The Coats family farm, located at 3825 West 4700 South, was rooted in both sacrifice and resilience. Robert Coats purchased the property in 1900, moving a white shiplap home onto the land—a house with special meaning, as it was the very home in which his wife Mary had been born near what later became Valley Fair Mall. Estimated to be close to a century old, the home stood as a quiet witness to the family’s labors and love.

Robert and Mary Coats were an exceptional couple, deeply devoted to their land and family. Tragically, Robert passed away from kidney disease, leaving Mary to raise their seven children alone—the youngest just four months old. With remarkable determination, Mary ensured that every child learned to work the farm, even mastering the operation of all the equipment needed to keep the family going. Together, the children and their mother carried forward the legacy Robert had begun, embodying the spirit of strength and unity that defined farm families of the west bench.
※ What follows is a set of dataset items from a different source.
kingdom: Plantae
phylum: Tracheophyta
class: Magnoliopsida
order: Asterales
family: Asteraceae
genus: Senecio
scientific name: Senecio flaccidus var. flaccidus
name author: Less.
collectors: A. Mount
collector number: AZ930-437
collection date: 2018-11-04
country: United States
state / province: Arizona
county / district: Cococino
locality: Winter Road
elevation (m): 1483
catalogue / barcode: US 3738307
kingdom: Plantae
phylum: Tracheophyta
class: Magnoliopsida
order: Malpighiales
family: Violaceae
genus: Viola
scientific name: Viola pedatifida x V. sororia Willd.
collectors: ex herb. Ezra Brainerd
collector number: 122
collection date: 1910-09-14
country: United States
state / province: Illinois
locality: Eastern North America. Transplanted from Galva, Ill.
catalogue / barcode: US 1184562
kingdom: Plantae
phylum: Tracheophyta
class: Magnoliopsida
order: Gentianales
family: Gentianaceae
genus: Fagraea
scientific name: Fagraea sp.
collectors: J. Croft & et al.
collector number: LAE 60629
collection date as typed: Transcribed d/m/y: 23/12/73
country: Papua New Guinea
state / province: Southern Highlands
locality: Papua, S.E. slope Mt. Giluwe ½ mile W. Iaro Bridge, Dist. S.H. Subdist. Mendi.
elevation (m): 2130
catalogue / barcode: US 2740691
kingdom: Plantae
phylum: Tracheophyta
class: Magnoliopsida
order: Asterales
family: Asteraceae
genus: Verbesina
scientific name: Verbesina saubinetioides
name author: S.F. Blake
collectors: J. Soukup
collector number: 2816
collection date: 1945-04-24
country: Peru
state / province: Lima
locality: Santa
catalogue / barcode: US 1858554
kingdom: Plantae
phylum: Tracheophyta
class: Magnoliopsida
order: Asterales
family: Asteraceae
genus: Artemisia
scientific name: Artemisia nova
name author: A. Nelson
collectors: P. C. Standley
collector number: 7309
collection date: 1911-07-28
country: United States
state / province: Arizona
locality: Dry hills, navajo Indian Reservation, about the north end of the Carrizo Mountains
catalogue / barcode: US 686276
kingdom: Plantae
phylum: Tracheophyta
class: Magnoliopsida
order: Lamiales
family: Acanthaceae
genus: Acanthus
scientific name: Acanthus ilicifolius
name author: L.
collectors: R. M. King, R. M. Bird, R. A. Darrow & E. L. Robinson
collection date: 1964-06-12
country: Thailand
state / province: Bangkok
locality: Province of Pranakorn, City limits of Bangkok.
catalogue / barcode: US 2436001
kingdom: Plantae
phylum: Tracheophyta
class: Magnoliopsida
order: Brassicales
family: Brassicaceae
Later, Robert and Mary’s son, Raymond Coats, owned the property and rented out the original house while living in the first home to the west. Outbuildings, including a hay loft, were added in the 1960s, but the heart of the property remained the historic home that had sheltered generations of Coats family life.

When the Bangerter Highway expansion reached this part of the valley, the Coats home was torn down, erasing yet another piece of West Valley’s early history. Though gone, the story of Robert and Mary Coats—and Mary’s quiet heroism in the face of loss—remains a powerful reminder of the families who built their lives and legacies on this land.